**ACTION ITEM A**
Render the text lines of the entries that follow the unit outline as a numbered list, leaving out blank lines and omitting the pictures.

**DOCUMENT SECTION**

■ ■ ■ ■ ■ ■ ■

Unit Outline: COMP348
Document Processing and the Semantic Web
Semester 1, 2008
Convenor: Mark Dras
Prerequisites: 40cp and COMP249(P)
Students should read this unit outline carefully at the start of semester. It contains important information about the unit. If anything in it is unclear, please consult one of the teaching staff in the unit.
About This Unit
COMP348 explores the issues involved in building natural language processing (NLP) applications that operate on large bodies of real text such as are found on the World Wide Web (WWW).
With the Web being full of unstructured and largely text-based data, the applications needed to handle this have their own particular characteristics. In this unit we discuss some core applications for dealing with data on the Web, such as spam filtering and search engines. The unit also explores some developments of Web, such as emerging semantic web technologies which support the exchange of XML metadata on the Web, and Web 2.0 technologies (e.g. social networking, folksonomies, wikis and blogs). Application areas covered include information retrieval, web search, document summarisation, machine translation and information extraction.
The unit focuses on the concepts and techniques required to process real natural language text. Students gain practical experience in using the Python programming language to develop language processing systems.
Teaching Staff
| Role | Name | Room | Office hours | |
|---|---|---|---|---|
| Convenor, Lecturer | Mark Dras | madras AT ics.mq.edu.au | E6A380 | Thu 2-3 |
| Lecturer, Tutor | Diego Molla | diego AT ics.mq.edu.au | E6A331 | Mon 5-6, Fri 10-11 |
| Practical Demonstrator | Aung Kyaw Htet | ahtet AT ics.mq.edu.au | TBA | TBA |
All emails related to COMP348 should be sent to comp348-admin@ics.mq.edu.au and must include your full name and your student ID number.
Classes
Each week you should attend 3 hours of lectures, a one hour tutorial and a one hour practical. For details of days, times and rooms consult the timetables webpage.
Note that Practical sessions and tutorials commence in week 2 .
You should have selected a tutorial and a practical session at enrolment. You should attend the tutorial and practical session you are enrolled in. If you do not have a class, or if you wish to change one, you should see the enrolment operators in the E7B courtyard during the first two weeks of the semester. Thereafter you should go to the Student Centre.
Required and Recommended Texts
There is no set textbook for the unit; readings will be assigned throughout the semester, in conjunction with lecture notes.
Unit Web Page
The web page for this unit can be found at http://www.comp.mq.edu.au/units/comp348. Note that the majority of the unit materials are publicly available while some material requires you to log in to Blackboard CE6 to access it.
The unit will make use of discussion boards hosted within Blackboard CE6. Please post questions there, they will be monitored by the staff on the unit.
Learning Outcomes
A student completing the unit should have:
- A basic understanding of the range of applications that require intelligent text processing.
- An understanding of the advantages and disadvantages of shallow and deep techniques for the processing of written text.
- An understanding of a variety of shallow and rule-based approaches to intelligent text processing.
- Ability to use Python for intelligent text processing.

■ ■ ■ ■ ■ ■ ■

**TASK DATA**
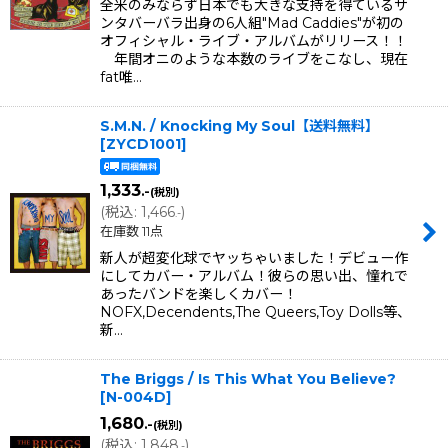
全米のみならず日本でも大きな支持を得ているサ
ンタバーバラ出身の6人組"Mad Caddies"が初の
オフィシャル・ライブ・アルバムがリリース！！
年間オニのような本数のライブをこなし、現在
fat唯…
S.M.N. / Knocking My Soul【送料無料】
[
ZYCD1001
]
1,333
.-
(税別)
(
税込
:
1,466
)
.-
在庫数 11点
新人が超変化球でヤッちゃいました！デビュー作
にしてカバー・アルバム！彼らの思い出、憧れで
あったバンドを楽しくカバー！
NOFX,Decendents,The Queers,Toy Dolls等、
新…
The Briggs / Is This What You Believe?
[
N-004D
]
1,680
.-
(税別)
(
税込
:
1,848
)
.-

■ ■ ■ ■ ■ ■ ■

**ACTION ITEM B**
According to the unit outline, in which week do tutorials and practical sessions begin?

**ANSWER A**
1. 全米のみならず日本でも大きな支持を得ているサ
2. ンタバーバラ出身の6人組"Mad Caddies"が初の
3. オフィシャル・ライブ・アルバムがリリース！！
4. 年間オニのような本数のライブをこなし、現在
5. fat唯…
6. S.M.N. / Knocking My Soul【送料無料】
7. [
8. ZYCD1001
9. ]
10. 1,333
11. .-
12. (税別)
13. (
14. 税込
15. :
16. 1,466
17. )
18. .-
19. 在庫数 11点
20. 新人が超変化球でヤッちゃいました！デビュー作
21. にしてカバー・アルバム！彼らの思い出、憧れで
22. あったバンドを楽しくカバー！
23. NOFX,Decendents,The Queers,Toy Dolls等、
24. 新…
25. The Briggs / Is This What You Believe?
26. [
27. N-004D
28. ]
29. 1,680
30. .-
31. (税別)
32. (
33. 税込
34. :
35. 1,848
36. )
37. .-

**ANSWER B**
Week 2.